Start of SOURCE DATA

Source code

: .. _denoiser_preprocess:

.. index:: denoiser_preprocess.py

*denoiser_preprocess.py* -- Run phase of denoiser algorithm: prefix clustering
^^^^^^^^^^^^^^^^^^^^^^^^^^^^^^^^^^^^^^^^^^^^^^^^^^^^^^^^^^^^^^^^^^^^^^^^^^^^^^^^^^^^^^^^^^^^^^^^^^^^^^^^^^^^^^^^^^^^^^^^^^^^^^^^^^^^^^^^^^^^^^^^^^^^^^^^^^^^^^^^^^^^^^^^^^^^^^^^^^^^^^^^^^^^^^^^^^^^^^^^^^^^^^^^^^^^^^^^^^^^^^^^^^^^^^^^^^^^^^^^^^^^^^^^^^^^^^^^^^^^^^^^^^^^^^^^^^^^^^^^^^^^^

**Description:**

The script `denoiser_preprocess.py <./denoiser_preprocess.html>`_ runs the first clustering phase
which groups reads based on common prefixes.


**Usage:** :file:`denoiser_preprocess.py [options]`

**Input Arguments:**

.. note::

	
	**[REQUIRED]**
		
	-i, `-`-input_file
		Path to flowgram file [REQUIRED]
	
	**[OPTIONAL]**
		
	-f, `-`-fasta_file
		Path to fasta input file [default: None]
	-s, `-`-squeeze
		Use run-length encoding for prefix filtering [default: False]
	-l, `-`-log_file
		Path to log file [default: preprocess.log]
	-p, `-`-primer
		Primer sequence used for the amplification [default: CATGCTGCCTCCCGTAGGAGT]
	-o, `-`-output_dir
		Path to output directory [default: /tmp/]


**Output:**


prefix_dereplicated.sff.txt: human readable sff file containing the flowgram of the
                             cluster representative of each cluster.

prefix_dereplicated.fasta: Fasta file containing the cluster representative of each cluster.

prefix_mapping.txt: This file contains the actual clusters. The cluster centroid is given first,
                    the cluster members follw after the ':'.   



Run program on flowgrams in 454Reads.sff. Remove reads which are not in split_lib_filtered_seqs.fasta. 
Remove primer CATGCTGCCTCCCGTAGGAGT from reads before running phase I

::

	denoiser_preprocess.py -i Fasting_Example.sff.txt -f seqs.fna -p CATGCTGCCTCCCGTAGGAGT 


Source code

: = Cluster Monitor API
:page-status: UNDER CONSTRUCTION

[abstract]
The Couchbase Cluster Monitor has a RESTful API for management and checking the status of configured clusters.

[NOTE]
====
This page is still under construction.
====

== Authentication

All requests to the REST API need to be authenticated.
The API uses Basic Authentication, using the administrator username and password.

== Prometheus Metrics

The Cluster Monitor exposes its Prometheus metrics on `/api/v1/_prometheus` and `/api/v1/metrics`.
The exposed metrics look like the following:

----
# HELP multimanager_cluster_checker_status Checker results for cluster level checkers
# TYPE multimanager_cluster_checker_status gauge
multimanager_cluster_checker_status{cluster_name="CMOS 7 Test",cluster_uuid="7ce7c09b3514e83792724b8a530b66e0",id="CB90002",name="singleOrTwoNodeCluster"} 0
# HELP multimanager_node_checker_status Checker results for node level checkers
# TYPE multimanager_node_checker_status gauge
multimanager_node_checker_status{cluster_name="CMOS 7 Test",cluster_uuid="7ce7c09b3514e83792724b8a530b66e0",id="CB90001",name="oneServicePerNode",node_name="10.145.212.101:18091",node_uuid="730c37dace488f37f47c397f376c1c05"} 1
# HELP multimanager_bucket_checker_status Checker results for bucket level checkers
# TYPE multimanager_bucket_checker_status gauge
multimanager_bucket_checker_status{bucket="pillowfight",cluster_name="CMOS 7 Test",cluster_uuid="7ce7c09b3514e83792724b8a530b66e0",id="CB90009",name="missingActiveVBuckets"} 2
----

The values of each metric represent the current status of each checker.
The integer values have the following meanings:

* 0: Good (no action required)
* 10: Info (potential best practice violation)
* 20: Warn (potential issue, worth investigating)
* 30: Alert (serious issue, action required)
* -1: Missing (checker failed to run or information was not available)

End of SOURCE DATA

The answer must consist of every line in the records above that contains the word "following".

▶ [EXERCISE ANSWER]
The exposed metrics look like the following:
The integer values have the following meanings:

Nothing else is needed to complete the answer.